++++ DATASET CONTENT
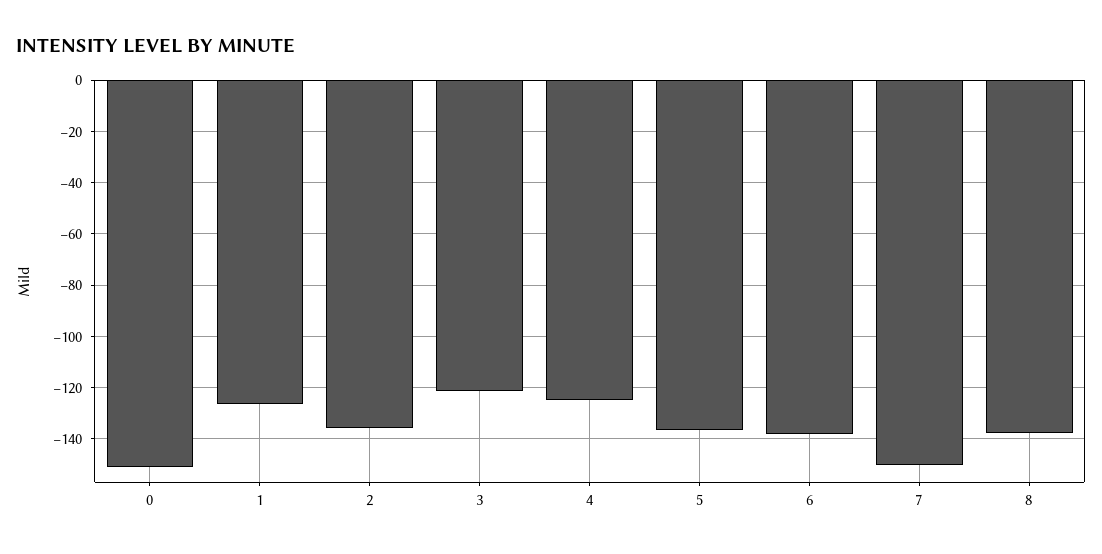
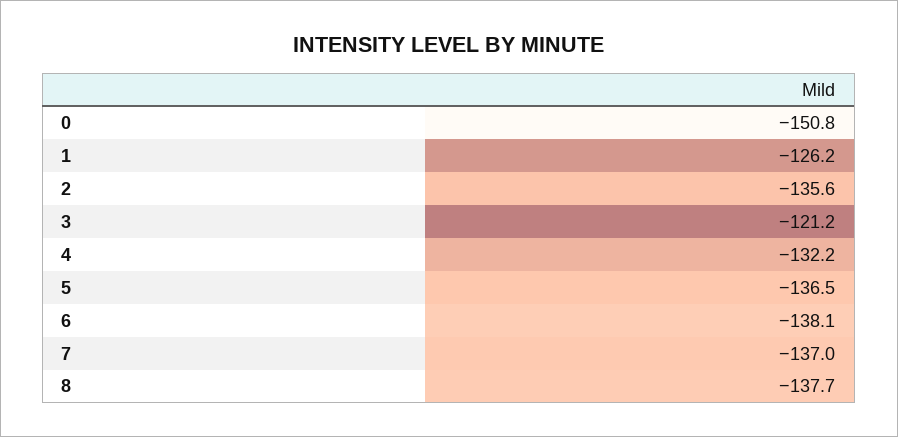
4: -125 -> -132.2
7: -150 -> -137

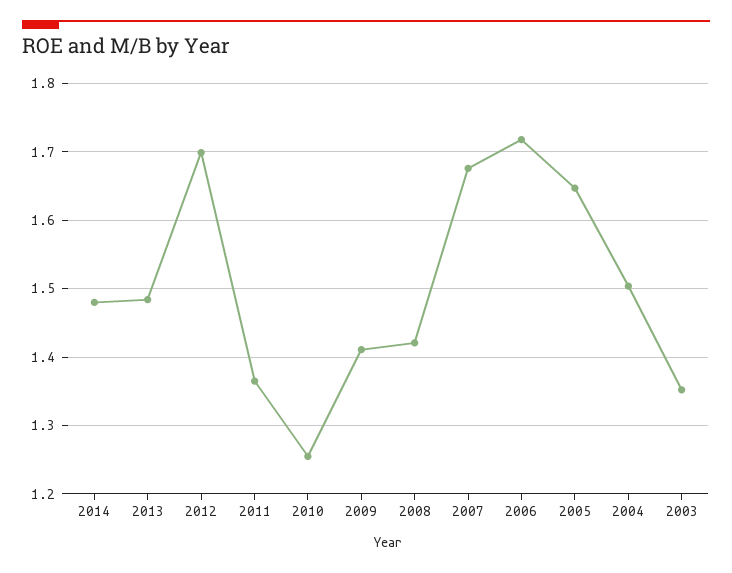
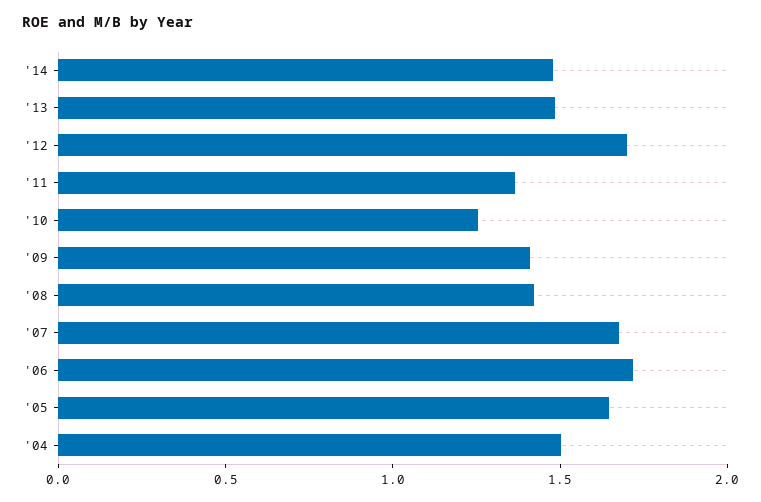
2003: 1.35 -> none

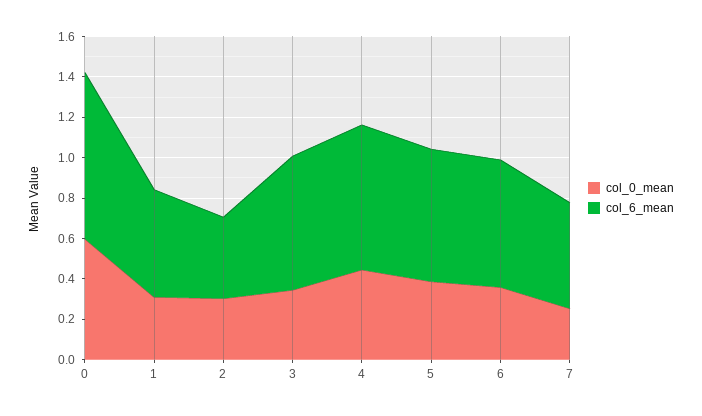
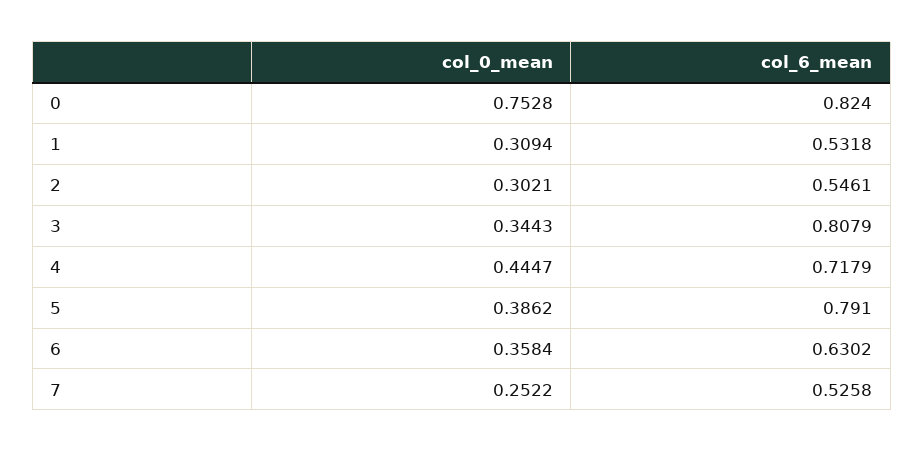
col_0_mean, 0: 0.6 -> 0.7528
col_6_mean, 2: 0.4 -> 0.5461
col_6_mean, 3: 0.65 -> 0.8079
col_6_mean, 5: 0.65 -> 0.791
++++++++
• [REQUIRED ACTION]: Could you reproduce the data above exactly, without its pictures?

• [EXPECTED OUTPUT]:
4: -125 -> -132.2
7: -150 -> -137

2003: 1.35 -> none

col_0_mean, 0: 0.6 -> 0.7528
col_6_mean, 2: 0.4 -> 0.5461
col_6_mean, 3: 0.65 -> 0.8079
col_6_mean, 5: 0.65 -> 0.791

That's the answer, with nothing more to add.